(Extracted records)
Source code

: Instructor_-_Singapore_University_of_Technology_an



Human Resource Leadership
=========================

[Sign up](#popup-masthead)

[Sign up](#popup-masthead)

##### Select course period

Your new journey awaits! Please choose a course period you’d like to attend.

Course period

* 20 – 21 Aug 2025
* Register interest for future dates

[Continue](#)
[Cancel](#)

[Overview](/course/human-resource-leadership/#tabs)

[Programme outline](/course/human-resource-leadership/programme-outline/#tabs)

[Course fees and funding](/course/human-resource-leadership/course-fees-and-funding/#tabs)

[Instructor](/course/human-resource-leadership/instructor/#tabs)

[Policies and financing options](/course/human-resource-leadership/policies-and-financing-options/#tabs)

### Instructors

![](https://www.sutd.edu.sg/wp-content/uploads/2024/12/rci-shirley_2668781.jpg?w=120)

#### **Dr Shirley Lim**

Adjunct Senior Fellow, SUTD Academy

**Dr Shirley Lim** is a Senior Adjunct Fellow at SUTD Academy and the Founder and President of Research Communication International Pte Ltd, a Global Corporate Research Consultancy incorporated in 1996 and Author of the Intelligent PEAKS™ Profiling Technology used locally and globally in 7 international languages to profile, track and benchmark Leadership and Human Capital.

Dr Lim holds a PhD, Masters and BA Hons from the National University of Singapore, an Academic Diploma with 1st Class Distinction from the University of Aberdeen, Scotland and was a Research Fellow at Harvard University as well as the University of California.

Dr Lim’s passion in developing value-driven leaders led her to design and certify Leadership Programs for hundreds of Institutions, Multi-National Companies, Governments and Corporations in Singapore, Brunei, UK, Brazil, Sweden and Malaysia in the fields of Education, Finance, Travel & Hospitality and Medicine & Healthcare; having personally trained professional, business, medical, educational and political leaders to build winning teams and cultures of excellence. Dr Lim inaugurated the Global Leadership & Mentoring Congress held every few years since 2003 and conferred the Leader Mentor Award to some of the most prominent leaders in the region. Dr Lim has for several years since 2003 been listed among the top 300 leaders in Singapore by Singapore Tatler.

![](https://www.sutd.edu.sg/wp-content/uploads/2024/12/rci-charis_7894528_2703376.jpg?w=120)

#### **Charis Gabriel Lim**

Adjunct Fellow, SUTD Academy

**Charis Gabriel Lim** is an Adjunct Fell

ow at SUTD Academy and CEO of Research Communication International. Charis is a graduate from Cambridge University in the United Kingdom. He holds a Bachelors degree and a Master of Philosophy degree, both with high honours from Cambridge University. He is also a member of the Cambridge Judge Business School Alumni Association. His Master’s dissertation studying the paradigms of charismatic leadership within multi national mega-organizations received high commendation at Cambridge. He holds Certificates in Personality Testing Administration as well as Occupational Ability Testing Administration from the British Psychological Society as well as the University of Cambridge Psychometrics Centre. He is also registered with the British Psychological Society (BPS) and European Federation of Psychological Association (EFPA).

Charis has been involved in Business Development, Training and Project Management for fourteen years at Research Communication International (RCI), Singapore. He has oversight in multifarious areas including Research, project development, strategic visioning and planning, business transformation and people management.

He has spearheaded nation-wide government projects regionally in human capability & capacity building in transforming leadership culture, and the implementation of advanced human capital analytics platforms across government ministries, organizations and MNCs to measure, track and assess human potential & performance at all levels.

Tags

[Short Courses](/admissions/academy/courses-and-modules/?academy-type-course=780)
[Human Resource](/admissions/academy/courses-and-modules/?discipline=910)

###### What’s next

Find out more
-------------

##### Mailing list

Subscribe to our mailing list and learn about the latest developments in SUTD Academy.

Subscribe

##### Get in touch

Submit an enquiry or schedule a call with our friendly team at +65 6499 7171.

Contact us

Problem description:
Go over the data and return every line that includes the word "Senior".

Answer space:
Adjunct Senior Fellow, SUTD Academy
**Dr Shirley Lim** is a Senior Adjunct Fellow at SUTD Academy and the Founder and President of Research Communication International Pte Ltd, a Global Corporate Research Consultancy incorporated in 1996 and Author of the Intelligent PEAKS™ Profiling Technology used locally and globally in 7 international languages to profile, track and benchmark Leadership and Human Capital.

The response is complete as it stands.